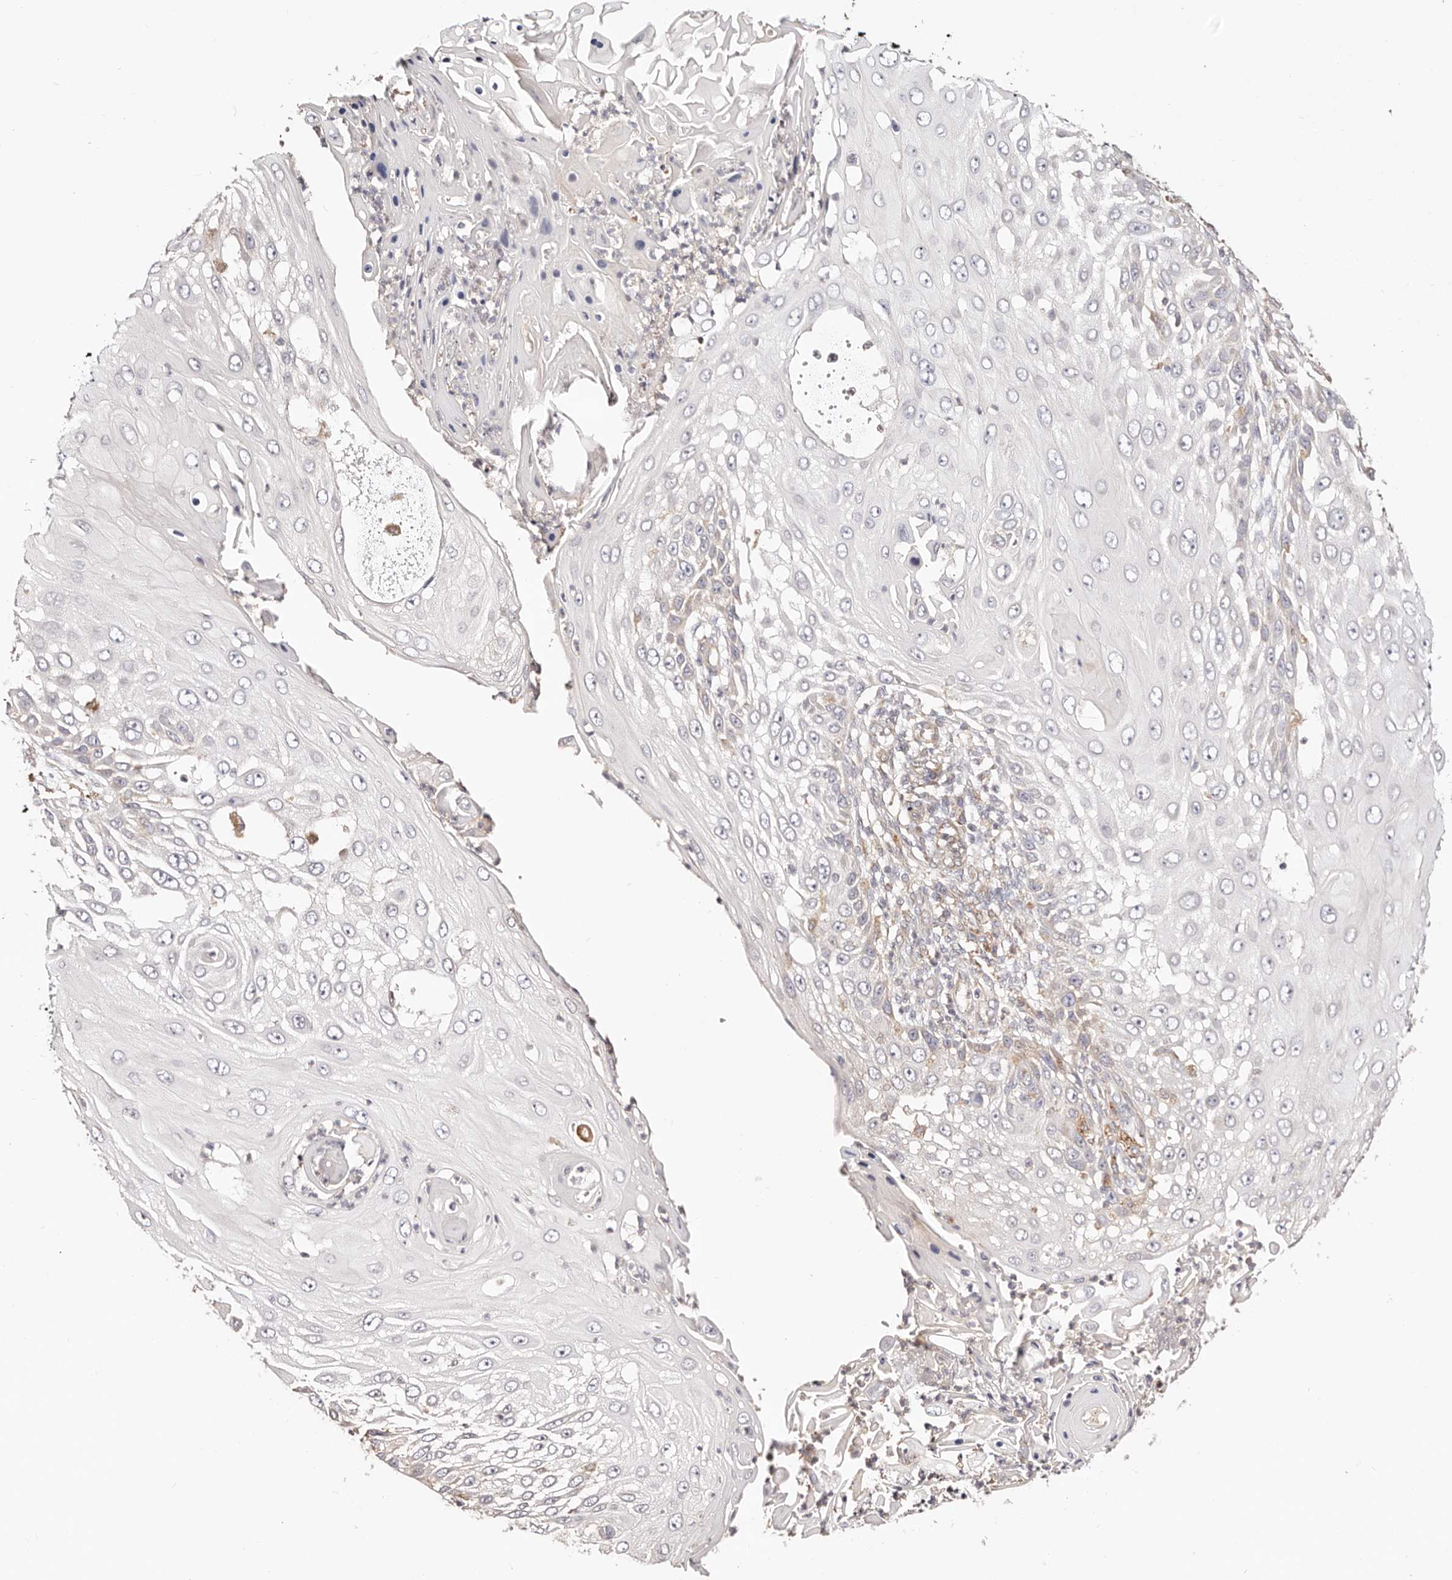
{"staining": {"intensity": "negative", "quantity": "none", "location": "none"}, "tissue": "skin cancer", "cell_type": "Tumor cells", "image_type": "cancer", "snomed": [{"axis": "morphology", "description": "Squamous cell carcinoma, NOS"}, {"axis": "topography", "description": "Skin"}], "caption": "High power microscopy photomicrograph of an immunohistochemistry image of squamous cell carcinoma (skin), revealing no significant expression in tumor cells. (DAB (3,3'-diaminobenzidine) immunohistochemistry with hematoxylin counter stain).", "gene": "MAPK1", "patient": {"sex": "female", "age": 44}}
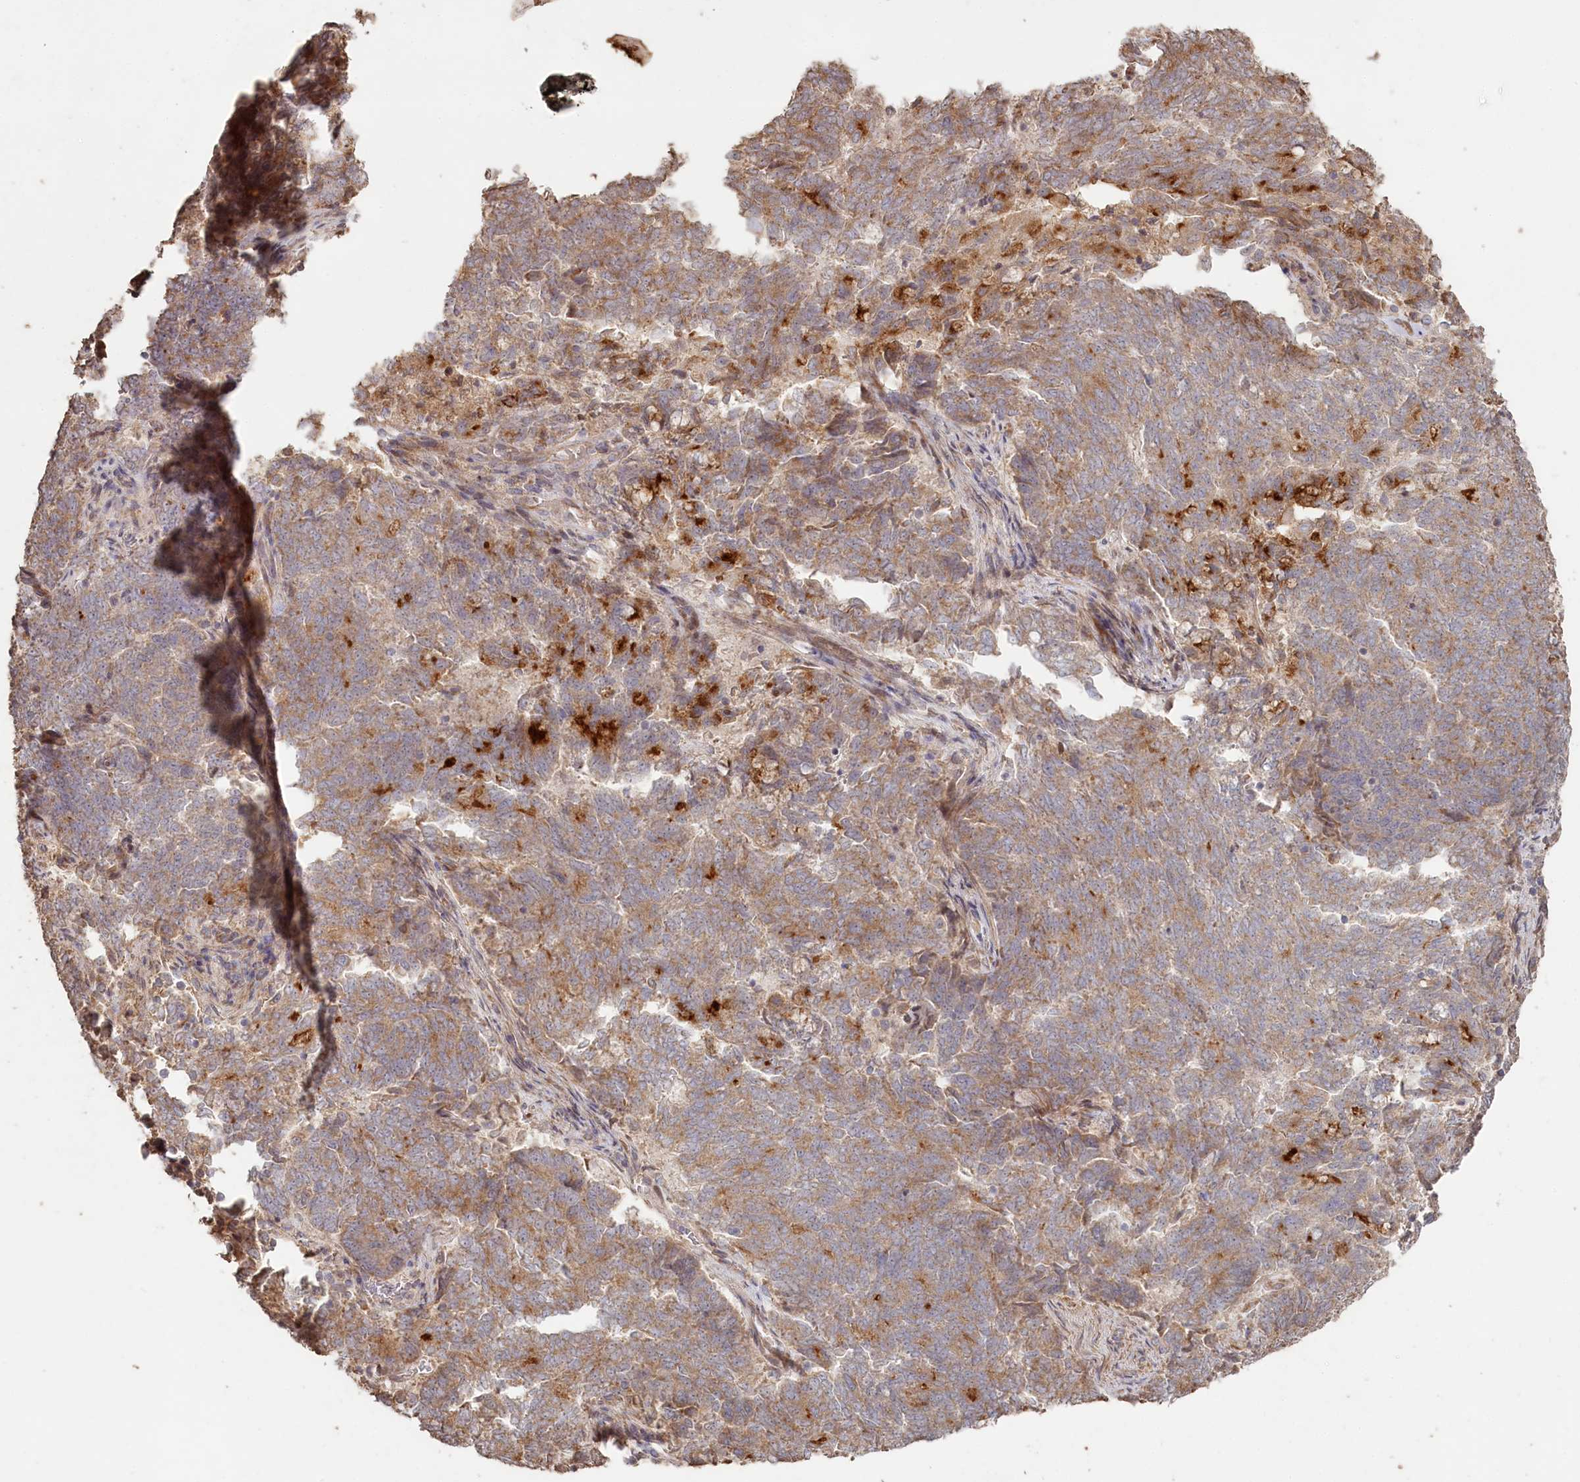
{"staining": {"intensity": "moderate", "quantity": ">75%", "location": "cytoplasmic/membranous"}, "tissue": "endometrial cancer", "cell_type": "Tumor cells", "image_type": "cancer", "snomed": [{"axis": "morphology", "description": "Adenocarcinoma, NOS"}, {"axis": "topography", "description": "Endometrium"}], "caption": "A brown stain labels moderate cytoplasmic/membranous positivity of a protein in human endometrial cancer (adenocarcinoma) tumor cells.", "gene": "HAL", "patient": {"sex": "female", "age": 80}}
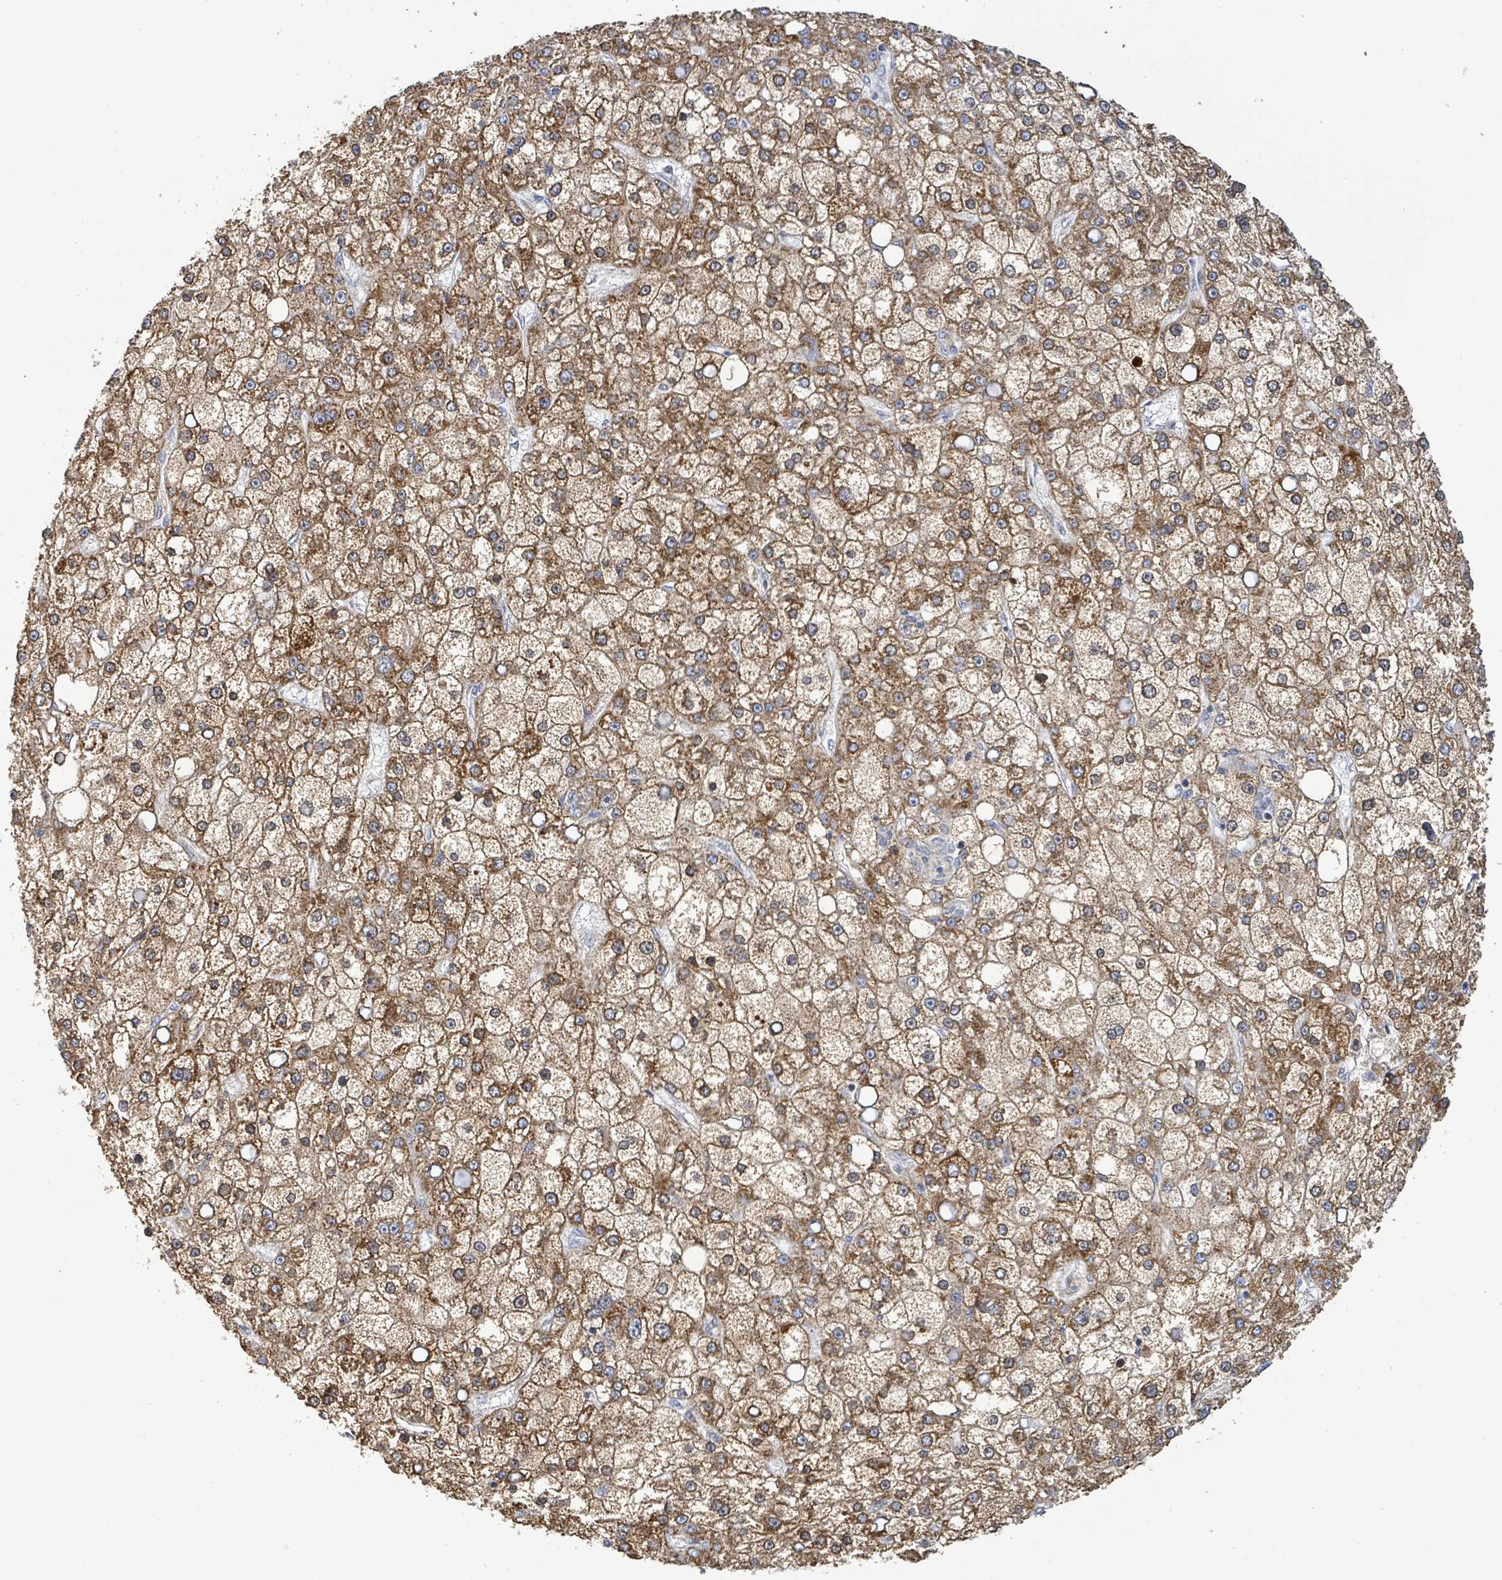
{"staining": {"intensity": "strong", "quantity": ">75%", "location": "cytoplasmic/membranous"}, "tissue": "liver cancer", "cell_type": "Tumor cells", "image_type": "cancer", "snomed": [{"axis": "morphology", "description": "Carcinoma, Hepatocellular, NOS"}, {"axis": "topography", "description": "Liver"}], "caption": "Protein staining of liver cancer (hepatocellular carcinoma) tissue exhibits strong cytoplasmic/membranous positivity in about >75% of tumor cells. Nuclei are stained in blue.", "gene": "SUCLG2", "patient": {"sex": "male", "age": 67}}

◆ Exercise requirements
If the listing above includes images, copy every line of it exactly except those images.

◆ Result of this task
{"staining": {"intensity": "negative", "quantity": "none", "location": "none"}, "tissue": "skin cancer", "cell_type": "Tumor cells", "image_type": "cancer", "snomed": [{"axis": "morphology", "description": "Squamous cell carcinoma, NOS"}, {"axis": "topography", "description": "Skin"}], "caption": "High power microscopy photomicrograph of an immunohistochemistry image of squamous cell carcinoma (skin), revealing no significant expression in tumor cells. (DAB (3,3'-diaminobenzidine) immunohistochemistry with hematoxylin counter stain).", "gene": "MAPK1", "patient": {"sex": "female", "age": 44}}
{"staining": {"intensity": "moderate", "quantity": ">75%", "location": "cytoplasmic/membranous"}, "tissue": "endometrial cancer", "cell_type": "Tumor cells", "image_type": "cancer", "snomed": [{"axis": "morphology", "description": "Adenocarcinoma, NOS"}, {"axis": "topography", "description": "Endometrium"}], "caption": "A brown stain labels moderate cytoplasmic/membranous positivity of a protein in human endometrial cancer (adenocarcinoma) tumor cells.", "gene": "HAL", "patient": {"sex": "female", "age": 80}}
{"staining": {"intensity": "strong", "quantity": ">75%", "location": "cytoplasmic/membranous"}, "tissue": "liver cancer", "cell_type": "Tumor cells", "image_type": "cancer", "snomed": [{"axis": "morphology", "description": "Carcinoma, Hepatocellular, NOS"}, {"axis": "topography", "description": "Liver"}], "caption": "Protein staining of liver cancer (hepatocellular carcinoma) tissue exhibits strong cytoplasmic/membranous positivity in about >75% of tumor cells. Nuclei are stained in blue.", "gene": "SUCLG2", "patient": {"sex": "male", "age": 67}}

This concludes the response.